Exercise: Rewrite the items starting with the line containing "right shoulder: (873, 286, 7)" and going on through the end of the items, substituting "hand" for "wrist" wherever it appears and leaving everything else unchanged. Give only those lines.

Records provided:
>>>>>

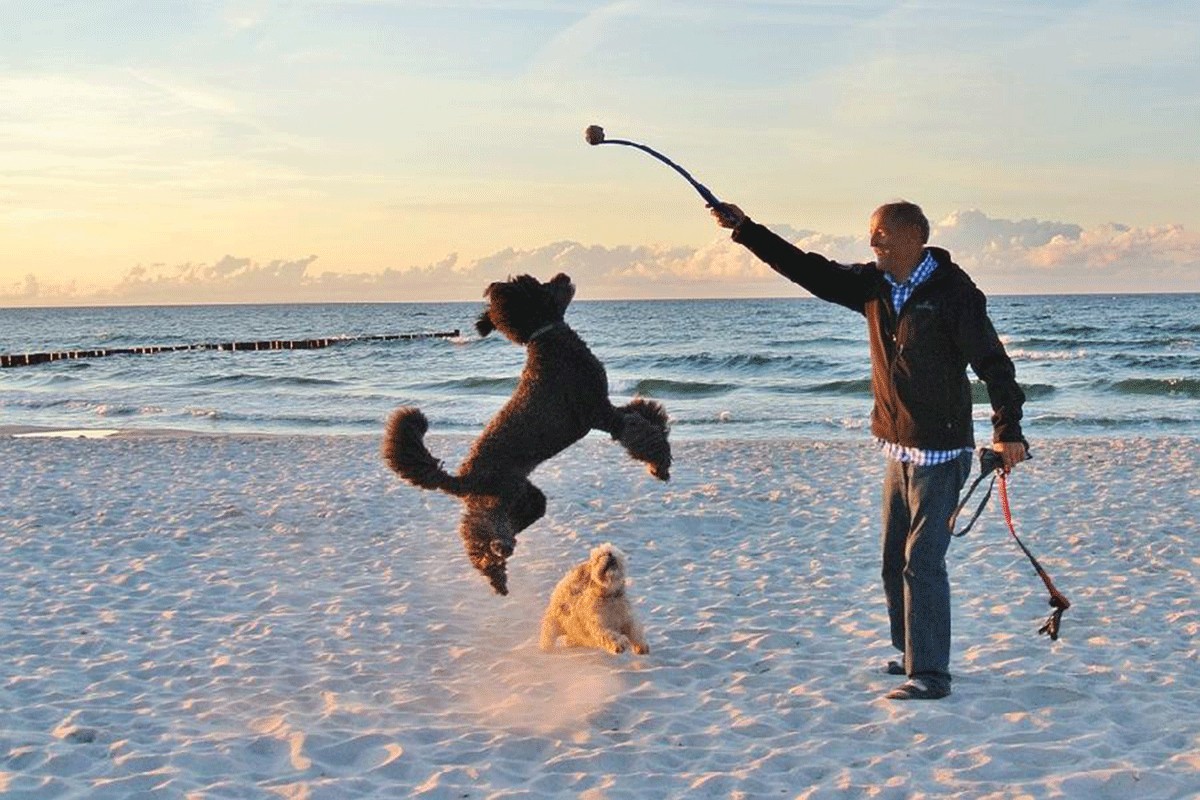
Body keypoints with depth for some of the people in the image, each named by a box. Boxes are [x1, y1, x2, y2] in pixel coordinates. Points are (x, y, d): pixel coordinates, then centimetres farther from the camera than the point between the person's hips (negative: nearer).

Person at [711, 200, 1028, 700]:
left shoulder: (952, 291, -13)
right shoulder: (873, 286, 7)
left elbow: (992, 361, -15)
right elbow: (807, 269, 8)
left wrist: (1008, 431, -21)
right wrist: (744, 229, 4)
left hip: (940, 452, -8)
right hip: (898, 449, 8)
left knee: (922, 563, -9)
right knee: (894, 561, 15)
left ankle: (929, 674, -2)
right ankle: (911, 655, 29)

<<<<<

Task output:
right shoulder: (873, 286, 7)
left elbow: (992, 361, -15)
right elbow: (807, 269, 8)
left hand: (1008, 431, -21)
right hand: (744, 229, 4)
left hip: (940, 452, -8)
right hip: (898, 449, 8)
left knee: (922, 563, -9)
right knee: (894, 561, 15)
left ankle: (929, 674, -2)
right ankle: (911, 655, 29)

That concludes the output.